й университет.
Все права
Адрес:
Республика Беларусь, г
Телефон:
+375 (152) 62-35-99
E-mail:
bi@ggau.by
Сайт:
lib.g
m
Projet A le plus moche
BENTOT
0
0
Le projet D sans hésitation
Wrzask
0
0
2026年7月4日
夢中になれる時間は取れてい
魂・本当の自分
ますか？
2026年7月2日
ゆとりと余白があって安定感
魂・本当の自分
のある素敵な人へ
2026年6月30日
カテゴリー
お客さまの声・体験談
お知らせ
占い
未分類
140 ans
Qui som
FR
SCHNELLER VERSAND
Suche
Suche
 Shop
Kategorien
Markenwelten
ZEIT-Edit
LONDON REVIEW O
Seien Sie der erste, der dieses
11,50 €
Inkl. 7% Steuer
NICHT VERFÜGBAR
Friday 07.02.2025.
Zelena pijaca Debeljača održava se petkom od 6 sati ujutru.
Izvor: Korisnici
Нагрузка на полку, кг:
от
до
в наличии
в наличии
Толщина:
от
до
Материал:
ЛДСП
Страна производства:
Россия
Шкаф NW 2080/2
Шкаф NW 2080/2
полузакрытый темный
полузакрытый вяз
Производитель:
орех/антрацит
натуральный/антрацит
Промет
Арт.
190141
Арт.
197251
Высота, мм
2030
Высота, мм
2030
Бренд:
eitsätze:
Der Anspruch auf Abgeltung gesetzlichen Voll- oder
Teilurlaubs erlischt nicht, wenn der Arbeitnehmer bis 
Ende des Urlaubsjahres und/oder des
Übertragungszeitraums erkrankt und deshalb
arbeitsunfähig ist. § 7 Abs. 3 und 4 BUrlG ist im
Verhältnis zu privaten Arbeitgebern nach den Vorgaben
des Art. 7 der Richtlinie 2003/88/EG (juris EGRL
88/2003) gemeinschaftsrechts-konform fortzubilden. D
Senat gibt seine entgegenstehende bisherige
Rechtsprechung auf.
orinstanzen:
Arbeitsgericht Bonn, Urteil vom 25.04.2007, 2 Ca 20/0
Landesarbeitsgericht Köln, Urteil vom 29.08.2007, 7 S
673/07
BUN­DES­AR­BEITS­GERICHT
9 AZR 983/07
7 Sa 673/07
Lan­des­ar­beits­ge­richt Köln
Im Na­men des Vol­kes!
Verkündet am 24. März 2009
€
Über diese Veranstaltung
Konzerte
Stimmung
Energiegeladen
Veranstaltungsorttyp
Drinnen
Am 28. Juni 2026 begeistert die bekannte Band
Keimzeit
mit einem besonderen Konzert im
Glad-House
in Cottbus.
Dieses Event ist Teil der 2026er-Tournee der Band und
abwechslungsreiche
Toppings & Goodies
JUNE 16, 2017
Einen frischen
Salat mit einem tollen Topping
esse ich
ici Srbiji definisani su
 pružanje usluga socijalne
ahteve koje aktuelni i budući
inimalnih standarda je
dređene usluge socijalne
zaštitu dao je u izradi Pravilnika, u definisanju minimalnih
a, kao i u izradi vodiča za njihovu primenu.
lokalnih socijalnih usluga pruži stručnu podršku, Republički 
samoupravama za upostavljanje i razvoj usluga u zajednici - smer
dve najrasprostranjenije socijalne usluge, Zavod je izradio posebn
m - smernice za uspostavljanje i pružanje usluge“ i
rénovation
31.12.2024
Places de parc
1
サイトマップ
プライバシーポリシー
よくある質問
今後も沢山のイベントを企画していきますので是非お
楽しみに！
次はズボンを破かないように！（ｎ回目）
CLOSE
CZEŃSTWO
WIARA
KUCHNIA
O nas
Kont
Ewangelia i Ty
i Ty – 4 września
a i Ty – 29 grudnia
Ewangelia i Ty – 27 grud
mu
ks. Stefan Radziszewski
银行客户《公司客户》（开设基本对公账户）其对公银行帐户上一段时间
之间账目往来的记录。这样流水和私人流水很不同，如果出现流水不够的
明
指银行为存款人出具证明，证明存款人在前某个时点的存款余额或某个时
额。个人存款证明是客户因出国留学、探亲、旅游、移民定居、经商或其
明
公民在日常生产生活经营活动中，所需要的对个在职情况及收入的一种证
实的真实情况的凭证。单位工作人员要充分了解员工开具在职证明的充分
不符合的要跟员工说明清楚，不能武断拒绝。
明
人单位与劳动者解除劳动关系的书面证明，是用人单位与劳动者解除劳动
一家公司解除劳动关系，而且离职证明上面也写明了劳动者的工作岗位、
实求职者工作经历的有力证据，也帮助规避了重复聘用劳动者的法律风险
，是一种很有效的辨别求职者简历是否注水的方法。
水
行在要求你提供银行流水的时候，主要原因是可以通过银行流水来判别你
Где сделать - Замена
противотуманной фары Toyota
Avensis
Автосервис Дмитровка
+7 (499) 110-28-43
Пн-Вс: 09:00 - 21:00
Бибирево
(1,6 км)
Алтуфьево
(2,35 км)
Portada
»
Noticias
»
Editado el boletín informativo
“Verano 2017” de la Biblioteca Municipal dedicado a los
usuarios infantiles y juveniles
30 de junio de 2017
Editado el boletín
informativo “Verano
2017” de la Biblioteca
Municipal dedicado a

════════════════════

WORK REQUEST:
Your task is to repeat the data exactly; please include every line.

SOLUTION TO THIS EXERCISE:
й университет.
Все права
Адрес:
Республика Беларусь, г
Телефон:
+375 (152) 62-35-99
E-mail:
bi@ggau.by
Сайт:
lib.g
m
Projet A le plus moche
BENTOT
0
0
Le projet D sans hésitation
Wrzask
0
0
2026年7月4日
夢中になれる時間は取れてい
魂・本当の自分
ますか？
2026年7月2日
ゆとりと余白があって安定感
魂・本当の自分
のある素敵な人へ
2026年6月30日
カテゴリー
お客さまの声・体験談
お知らせ
占い
未分類
140 ans
Qui som
FR
SCHNELLER VERSAND
Suche
Suche
 Shop
Kategorien
Markenwelten
ZEIT-Edit
LONDON REVIEW O
Seien Sie der erste, der dieses
11,50 €
Inkl. 7% Steuer
NICHT VERFÜGBAR
Friday 07.02.2025.
Zelena pijaca Debeljača održava se petkom od 6 sati ujutru.
Izvor: Korisnici
Нагрузка на полку, кг:
от
до
в наличии
в наличии
Толщина:
от
до
Материал:
ЛДСП
Страна производства:
Россия
Шкаф NW 2080/2
Шкаф NW 2080/2
полузакрытый темный
полузакрытый вяз
Производитель:
орех/антрацит
натуральный/антрацит
Промет
Арт.
190141
Арт.
197251
Высота, мм
2030
Высота, мм
2030
Бренд:
eitsätze:
Der Anspruch auf Abgeltung gesetzlichen Voll- oder
Teilurlaubs erlischt nicht, wenn der Arbeitnehmer bis 
Ende des Urlaubsjahres und/oder des
Übertragungszeitraums erkrankt und deshalb
arbeitsunfähig ist. § 7 Abs. 3 und 4 BUrlG ist im
Verhältnis zu privaten Arbeitgebern nach den Vorgaben
des Art. 7 der Richtlinie 2003/88/EG (juris EGRL
88/2003) gemeinschaftsrechts-konform fortzubilden. D
Senat gibt seine entgegenstehende bisherige
Rechtsprechung auf.
orinstanzen:
Arbeitsgericht Bonn, Urteil vom 25.04.2007, 2 Ca 20/0
Landesarbeitsgericht Köln, Urteil vom 29.08.2007, 7 S
673/07
BUN­DES­AR­BEITS­GERICHT
9 AZR 983/07
7 Sa 673/07
Lan­des­ar­beits­ge­richt Köln
Im Na­men des Vol­kes!
Verkündet am 24. März 2009
€
Über diese Veranstaltung
Konzerte
Stimmung
Energiegeladen
Veranstaltungsorttyp
Drinnen
Am 28. Juni 2026 begeistert die bekannte Band
Keimzeit
mit einem besonderen Konzert im
Glad-House
in Cottbus.
Dieses Event ist Teil der 2026er-Tournee der Band und
abwechslungsreiche
Toppings & Goodies
JUNE 16, 2017
Einen frischen
Salat mit einem tollen Topping
esse ich
ici Srbiji definisani su
 pružanje usluga socijalne
ahteve koje aktuelni i budući
inimalnih standarda je
dređene usluge socijalne
zaštitu dao je u izradi Pravilnika, u definisanju minimalnih
a, kao i u izradi vodiča za njihovu primenu.
lokalnih socijalnih usluga pruži stručnu podršku, Republički 
samoupravama za upostavljanje i razvoj usluga u zajednici - smer
dve najrasprostranjenije socijalne usluge, Zavod je izradio posebn
m - smernice za uspostavljanje i pružanje usluge“ i
rénovation
31.12.2024
Places de parc
1
サイトマップ
プライバシーポリシー
よくある質問
今後も沢山のイベントを企画していきますので是非お
楽しみに！
次はズボンを破かないように！（ｎ回目）
CLOSE
CZEŃSTWO
WIARA
KUCHNIA
O nas
Kont
Ewangelia i Ty
i Ty – 4 września
a i Ty – 29 grudnia
Ewangelia i Ty – 27 grud
mu
ks. Stefan Radziszewski
银行客户《公司客户》（开设基本对公账户）其对公银行帐户上一段时间
之间账目往来的记录。这样流水和私人流水很不同，如果出现流水不够的
明
指银行为存款人出具证明，证明存款人在前某个时点的存款余额或某个时
额。个人存款证明是客户因出国留学、探亲、旅游、移民定居、经商或其
明
公民在日常生产生活经营活动中，所需要的对个在职情况及收入的一种证
实的真实情况的凭证。单位工作人员要充分了解员工开具在职证明的充分
不符合的要跟员工说明清楚，不能武断拒绝。
明
人单位与劳动者解除劳动关系的书面证明，是用人单位与劳动者解除劳动
一家公司解除劳动关系，而且离职证明上面也写明了劳动者的工作岗位、
实求职者工作经历的有力证据，也帮助规避了重复聘用劳动者的法律风险
，是一种很有效的辨别求职者简历是否注水的方法。
水
行在要求你提供银行流水的时候，主要原因是可以通过银行流水来判别你
Где сделать - Замена
противотуманной фары Toyota
Avensis
Автосервис Дмитровка
+7 (499) 110-28-43
Пн-Вс: 09:00 - 21:00
Бибирево
(1,6 км)
Алтуфьево
(2,35 км)
Portada
»
Noticias
»
Editado el boletín informativo
“Verano 2017” de la Biblioteca Municipal dedicado a los
usuarios infantiles y juveniles
30 de junio de 2017
Editado el boletín
informativo “Verano
2017” de la Biblioteca
Municipal dedicado a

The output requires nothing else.